How do I get my variables on a node in decision tree? I get Key Error 7

I am about to visualize a causal decision tree based on my model. I finally made it to actually plot the tree but somehow it doesnt show my variables names but X[5] on the nodes name. As soon as I add feature_names=X it does not plot anymore but shows Key Error 7 ** Can someone help out? Many thanks Elisa

import numpy as np
import pandas as pd
import graphviz
from econml.dml import CausalForestDML
from econml.cate_interpreter import SingleTreeCateInterpreter


#load cdv
data = pd.read_csv("Basis_Entscheidungsbaum.csv", sep=";", header=0)

#Variables 
feature_names=['DL', 'KE', 'AA', 'K', 'ST', 'G', 'BV', 'A']

Y = data['Z']
T = data['M']
X = data[feature_names]

#tree model
tree_model = CausalForestDML(n_estimators=1, subforest_size=1, inference=False, max_depth=4)

#causal decision tree
tree_model = tree_model.fit(Y=Y, X=X , T=T)
intrp = SingleTreeCateInterpreter(max_depth=3).interpret(tree_model, X)

#Visualization
intrp.plot(fontsize=12)

# intrp.plot(feature_names=X, fontsize=12)

I expect variables names on the node

Input:

A	BV	G	ST	K	AA	KE	DL	Z	M
32	14	3400	1	0	7,49	2	3	0	1
29	5	2900	4	0	8,21	0	2	1	1
44	19	7400	5	2	9,39	0	4	0	0

Solution

Accoring to SingleTreeCateInterpreter's documentation, if you want the feature names, the method plot expects a list of strings:

plot(ax=None, title=None, feature_names=None, treatment_names=None, max_depth=None, filled=True, rounded=True, precision=3, fontsize=None)

feature_names (list of str, optional) – Names of each of the features.

Since you already generated this list earlier, you can just pass it:

intrp.plot(feature_names=feature_names, fontsize=12)

Edit

This is the code which I tried to reproduce the error but is running fine on my machine:

import pandas as pd
import numpy as np
import graphviz
from econml.dml import CausalForestDML
from econml.cate_interpreter import SingleTreeCateInterpreter

%matplotlib inline

data = {
    'A': [32, 29, 44],
    'BV': [14, 5, 19],
    'G': [3400, 2900, 7400],
    'ST': [1, 4, 5],
    'K': [0, 0, 2],
    'AA': ['7,49', '8,21', '9,39'],
    'KE': [2, 0, 0],
    'DL': [3, 2, 4],
    'Z': [0, 1, 0],
    'M': [1, 1, 0]
}

# Replace decimal
data['AA'] = [float(x.replace(',', '.')) for x in data['AA']]

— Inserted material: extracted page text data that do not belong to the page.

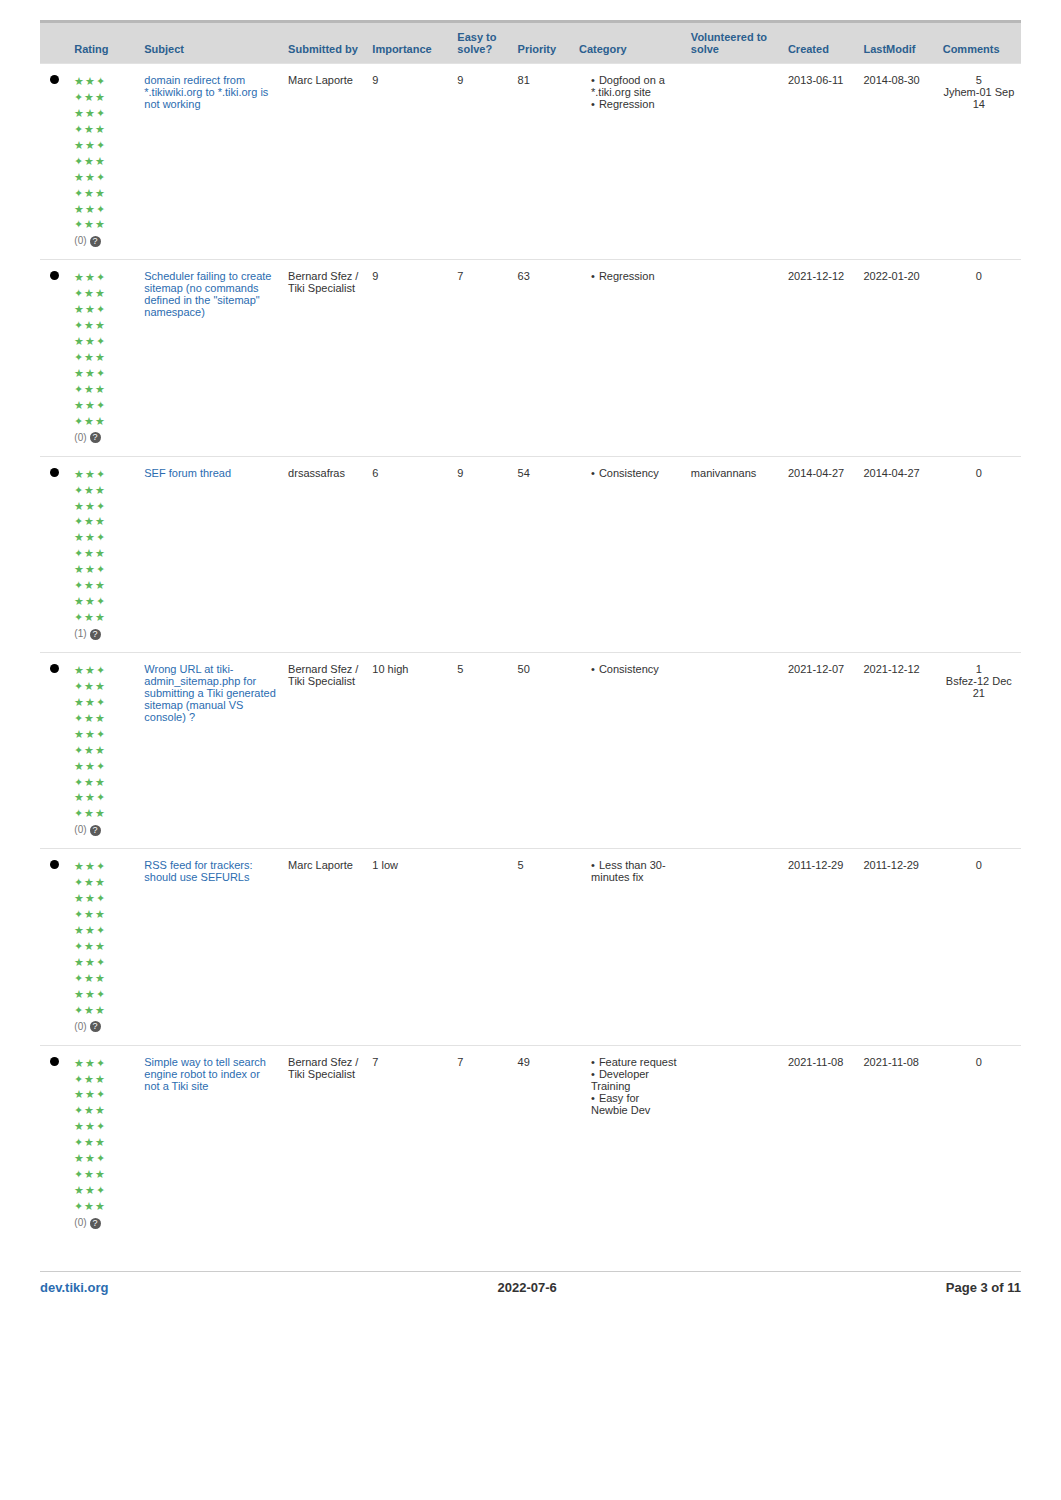| | Rating | Subject | Submitted by | Importance | Easy to solve? | Priority | Category | Volunteered to solve | Created | LastModif | Comments |
| --- | --- | --- | --- | --- | --- | --- | --- | --- | --- | --- | --- |
| | ★★✦ ✦★★ ★★✦ ✦★★ ★★✦ ✦★★ ★★✦ ✦★★ ★★✦ ✦★★ (0) ? | domain redirect from *.tikiwiki.org to *.tiki.org is not working | Marc Laporte | 9 | 9 | 81 | Dogfood on a *.tiki.org site Regression | | 2013-06-11 | 2014-08-30 | 5 Jyhem-01 Sep 14 |
| | ★★✦ ✦★★ ★★✦ ✦★★ ★★✦ ✦★★ ★★✦ ✦★★ ★★✦ ✦★★ (0) ? | Scheduler failing to create sitemap (no commands defined in the "sitemap" namespace) | Bernard Sfez / Tiki Specialist | 9 | 7 | 63 | Regression | | 2021-12-12 | 2022-01-20 | 0 |
| | ★★✦ ✦★★ ★★✦ ✦★★ ★★✦ ✦★★ ★★✦ ✦★★ ★★✦ ✦★★ (1) ? | SEF forum thread | drsassafras | 6 | 9 | 54 | Consistency | manivannans | 2014-04-27 | 2014-04-27 | 0 |
| | ★★✦ ✦★★ ★★✦ ✦★★ ★★✦ ✦★★ ★★✦ ✦★★ ★★✦ ✦★★ (0) ? | Wrong URL at tiki-admin_sitemap.php for submitting a Tiki generated sitemap (manual VS console) ? | Bernard Sfez / Tiki Specialist | 10 high | 5 | 50 | Consistency | | 2021-12-07 | 2021-12-12 | 1 Bsfez-12 Dec 21 |
| | ★★✦ ✦★★ ★★✦ ✦★★ ★★✦ ✦★★ ★★✦ ✦★★ ★★✦ ✦★★ (0) ? | RSS feed for trackers: should use SEFURLs | Marc Laporte | 1 low | | 5 | Less than 30-minutes fix | | 2011-12-29 | 2011-12-29 | 0 |
| | ★★✦ ✦★★ ★★✦ ✦★★ ★★✦ ✦★★ ★★✦ ✦★★ ★★✦ ✦★★ (0) ? | Simple way to tell search engine robot to index or not a Tiki site | Bernard Sfez / Tiki Specialist | 7 | 7 | 49 | Feature request Developer Training Easy for Newbie Dev | | 2021-11-08 | 2021-11-08 | 0 |
dev.tiki.org 2022-07-6 Page 3 of 11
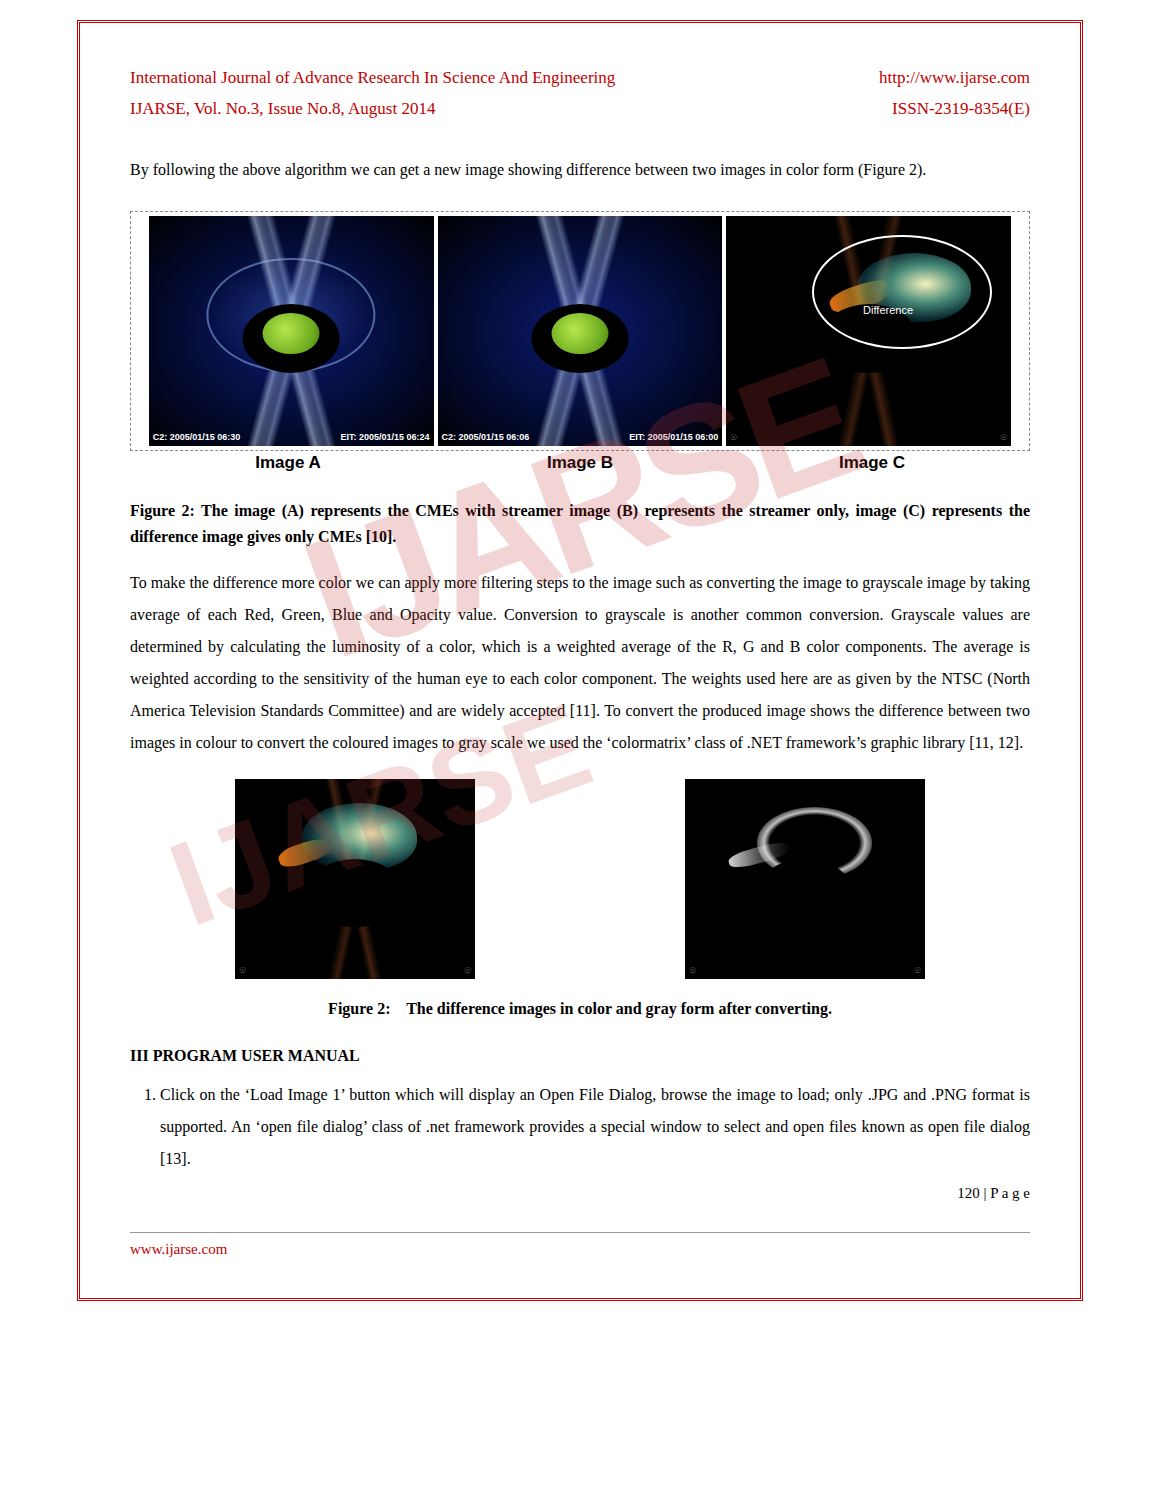IJARSE
IJARSE
International Journal of Advance Research In Science And Engineering
http://www.ijarse.com
IJARSE, Vol. No.3, Issue No.8, August 2014
ISSN-2319-8354(E)
By following the above algorithm we can get a new image showing difference between two images in color form (Figure 2).
C2: 2005/01/15 06:30 EIT: 2005/01/15 06:24
C2: 2005/01/15 06:06 EIT: 2005/01/15 06:00
Difference
☉☉
Image A
Image B
Image C
Figure 2: The image (A) represents the CMEs with streamer image (B) represents the streamer only, image (C) represents the difference image gives only CMEs [10].
To make the difference more color we can apply more filtering steps to the image such as converting the image to grayscale image by taking average of each Red, Green, Blue and Opacity value. Conversion to grayscale is another common conversion. Grayscale values are determined by calculating the luminosity of a color, which is a weighted average of the R, G and B color components. The average is weighted according to the sensitivity of the human eye to each color component. The weights used here are as given by the NTSC (North America Television Standards Committee) and are widely accepted [11]. To convert the produced image shows the difference between two images in colour to convert the coloured images to gray scale we used the ‘colormatrix’ class of .NET framework’s graphic library [11, 12].
☉☉
☉☉
Figure 2: The difference images in color and gray form after converting.
III PROGRAM USER MANUAL
Click on the ‘Load Image 1’ button which will display an Open File Dialog, browse the image to load; only .JPG and .PNG format is supported. An ‘open file dialog’ class of .net framework provides a special window to select and open files known as open file dialog [13].
120 | P a g e
www.ijarse.com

# Define the number of additional rows to generate
n = 200

# Generate random values for each column and append to the data dictionary
for i in range(n):
    data['A'].append(np.random.randint(20, 50))
    data['BV'].append(np.random.randint(5, 20))
    data['G'].append(np.random.randint(2000, 8000))
    data['ST'].append(np.random.randint(1, 6))
    data['K'].append(np.random.randint(0, 3))
    data['AA'].append(round(np.random.uniform(5, 10),2))
    data['KE'].append(np.random.randint(0, 3))
    data['DL'].append(np.random.randint(2, 5))
    data['Z'].append(np.random.randint(0, 2))
    data['M'].append(np.random.randint(0, 2))

data = pd.DataFrame(data)

#Variables 
feature_names=['DL', 'KE', 'AA', 'K', 'ST', 'G', 'BV', 'A']

Y = data['Z']
T = data['M']
X = data[feature_names]

#tree model
tree_model = CausalForestDML(n_estimators=1, subforest_size=1, inference=False, max_depth=4)

#causal decision tree
tree_model = tree_model.fit(Y=Y, X=X , T=T)
intrp = SingleTreeCateInterpreter(max_depth=3).interpret(tree_model, X)

#Visualization
intrp.plot(feature_names=feature_names, fontsize=12)

Output:

Edit 2

In order to avoid running into InvalidParameterError: The 'criterion' parameter of DecisionTreeRegressor must be a str among {'poisson', 'squared_error', 'friedman_mse', 'absolute_error'}. Got 'mse' instead., you can use sklearn<1.2.